Start of Text shown
A Supposedly Fun Thing: Sous Vide Edition

Marinated flank steak cooked “ghetto sous vide” à la David Chang’s recipe. Served with a purée of kimchi, quick-pickled cucumbers, and ginger scallion noodles with snow peas, enoki and beech mushrooms, and julienne of radishes and daikon. The kimchi is from Nippan Daido.
This blog is not very linear, and it doesn’t have a cohesive pattern, which I guess I could just claim as contemporary from a literary standpoint and be fine with it. So, here is a meal I made a few weeks ago, and I have (almost) nothing to say about poetry in this post.
It turns out Holly and I have a FoodSaver vacuum sealer. Well, I knew we had it, but I’d just forgotten about it. It’s been hanging out with the rest of the gadgets in the museum of good intentions that occupies the backs of our cupboards. What got me thinking about it was all of the bacon dashi I’ve been making and all the bacon dashi going to waste because I’m not using it every day in order to not waste it. I occasionally buy vacuum sealed ice cubes of demi-glace from a local market (the ever-incredible Revival Market), and I was thinking I wish I could do that. Then, I remembered I could.
End of Text shown
Start of Record extracts
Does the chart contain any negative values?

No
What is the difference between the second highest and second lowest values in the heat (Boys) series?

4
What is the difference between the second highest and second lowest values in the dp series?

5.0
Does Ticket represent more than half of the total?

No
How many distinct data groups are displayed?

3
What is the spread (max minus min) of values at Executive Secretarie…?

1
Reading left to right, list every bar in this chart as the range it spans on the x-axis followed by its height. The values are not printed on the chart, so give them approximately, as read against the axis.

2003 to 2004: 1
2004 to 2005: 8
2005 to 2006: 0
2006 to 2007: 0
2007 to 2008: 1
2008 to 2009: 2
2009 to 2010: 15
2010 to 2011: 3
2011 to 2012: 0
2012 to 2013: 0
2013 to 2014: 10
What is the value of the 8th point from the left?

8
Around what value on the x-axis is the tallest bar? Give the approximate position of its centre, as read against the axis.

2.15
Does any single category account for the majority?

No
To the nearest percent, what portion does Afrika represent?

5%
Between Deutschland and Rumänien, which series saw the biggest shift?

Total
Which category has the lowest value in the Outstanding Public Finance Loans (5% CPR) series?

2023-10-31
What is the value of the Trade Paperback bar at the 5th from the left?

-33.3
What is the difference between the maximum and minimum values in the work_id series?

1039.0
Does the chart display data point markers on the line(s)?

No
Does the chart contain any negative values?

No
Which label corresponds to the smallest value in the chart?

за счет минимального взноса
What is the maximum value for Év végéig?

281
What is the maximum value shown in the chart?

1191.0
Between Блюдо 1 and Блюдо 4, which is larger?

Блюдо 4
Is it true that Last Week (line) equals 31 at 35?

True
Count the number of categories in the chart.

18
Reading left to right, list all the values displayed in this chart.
End of Record extracts
**Task set**
1. According to the sous vide blog post, what prompted the writer to think again about the FoodSaver vacuum sealer? Answer in one to three sentences.
2. Carry the sous vide blog post on from its final sentence.
The entries were taken from a different source than the sous vide blog post.

**Task answers**
1. The writer had been making a lot of bacon dashi, and much of it was going to waste because it wasn't being used every day. Remembering the vacuum-sealed ice cubes of demi-glace sold at Revival Market, the writer wished to do the same, then remembered that the sealer made it possible.

2.
Messing around with the FoodSaver led me back to David Chang’s Momofuku cookbook and a recipe I’d seen in there for what he called a “ghetto sous vide” method of cooking marinated hanger steak. I didn’t want to ruin an expensive cut of meat for my experiment or go track down hanger steak, so I settled on a flank steak, a cut that can benefit from a little marinating. I did stick to Chang’s marinade recipe, though. The Momofuku cookbook recommends using a high-quality plastic bag and straw to remove the excess air. I used the vacuum sealer, precariously removing the air while not letting the liquid get out. It was a messy, frustrating, and time-consuming process, even if eventually successful. I’m thinking a straw and a Ziploc bag would have been the way to go. Here’s how it went down:

I’m a poet, and poets are known to abuse science, and from what I understand, sous vide cooking is all about science, like thermodynamics. Or so Google tells me. The method suggested in the cookbook is to use a deep enough pot, keep the water temperature constant (125 °F) through constant monitoring and adjusting with running hot tap water, and using an instant read thermometer. The danger with this method is cool spots. I’d be more scared with chicken, but a rare-ish good quality steak doesn’t freak me out. Besides, you finish this steak on the grill or stove.